3.      See the text of the decision.

(see para. 64)

4.      Information such as postal codes relating to a specific address, whilst accessible to the Commission without it having to order its production, constitute the logical complement of information in the applicant’s sole possession. Therefore, the fact that the information might be public is not capable of precluding it from being regarded as necessary within the meaning of Article 18(1) of Regulation No 1/2003.

(see para. 74, 75)

5.      Since the provision of ‘information’ within the meaning of Article 18 of Regulation No 1/2003 should be understood as covering not only the production of documents, but also the obligation to answer questions relating to those documents, the Commission is not confined merely to requesting the production of existing information irrespective of any involvement of the undertaking concerned. It is therefore open to the Commission to direct questions at an undertaking even if this means that the latter has to marshal the requested information.
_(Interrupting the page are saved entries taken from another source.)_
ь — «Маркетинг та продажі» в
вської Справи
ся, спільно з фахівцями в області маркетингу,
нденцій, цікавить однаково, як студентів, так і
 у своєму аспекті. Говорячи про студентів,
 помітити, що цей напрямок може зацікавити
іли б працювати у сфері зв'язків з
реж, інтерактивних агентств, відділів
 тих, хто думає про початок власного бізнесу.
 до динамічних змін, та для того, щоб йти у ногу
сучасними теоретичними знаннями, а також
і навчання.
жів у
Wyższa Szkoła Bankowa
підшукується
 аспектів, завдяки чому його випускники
However, the exercise of this prerogative is subject to the observance of at least two principles. First, the questions directed at an undertaking cannot force it to admit that it has committed an infringement. Second, the provision of answers to those questions must not constitute a burden which is disproportionate to the requirements of the investigation.

(see para. 80, 81)

6.      Requests for information made by the Commission to an undertaking must comply with the principle of proportionality and the obligation imposed on an undertaking to supply information should not be a burden on that undertaking which is disproportionate to the needs of the inquiry.
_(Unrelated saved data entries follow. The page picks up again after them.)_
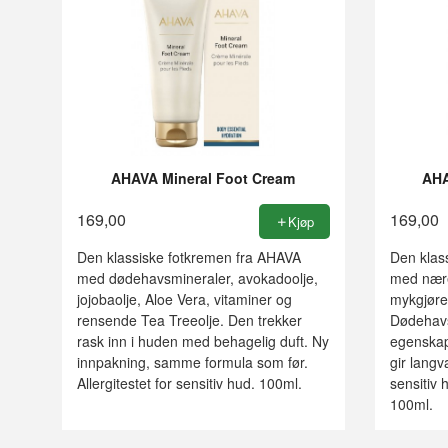
AHAVA Mineral Foot Cream
AHA
169,00
169,00
Kjøp
Den klassiske fotkremen fra AHAVA
Den klas
med dødehavsmineraler, avokadoolje,
med nære
jojobaolje, Aloe Vera, vitaminer og
mykgjøren
rensende Tea Treeolje. Den trekker
Dødehavs
rask inn i huden med behagelig duft. Ny
egenskap
innpakning, samme formula som før.
gir langv
Allergitestet for sensitiv hud. 100ml.
sensitiv 
100ml.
For the purpose of assessing the possible disproportionality of the burden entailed by the requirement to answer the questions within the time limit set by the Commission, account must be taken of the fact that the addressee of a decision requesting information under Article 18(3) of Regulation No 1/2003 runs the risk not only of receiving a fine or periodic penalty payment if it supplies incomplete or belated information or if it fails to provide information, pursuant to Article 23(1)(b) and Article 24(1)(d) of Regulation No 1/2003, respectively, but also of being fined if it supplies information which the Commission considers to be incorrect or ‘misleading’, pursuant to Article 23(1)(b) of that regulation.

It can be inferred from the above that the examination of the appropriateness of the time limit fixed in a decision requesting information is particularly important. That time limit must enable the addressee of the decision not only to provide its reply in practical terms, but also to ensure that the information supplied is complete, correct and not misleading.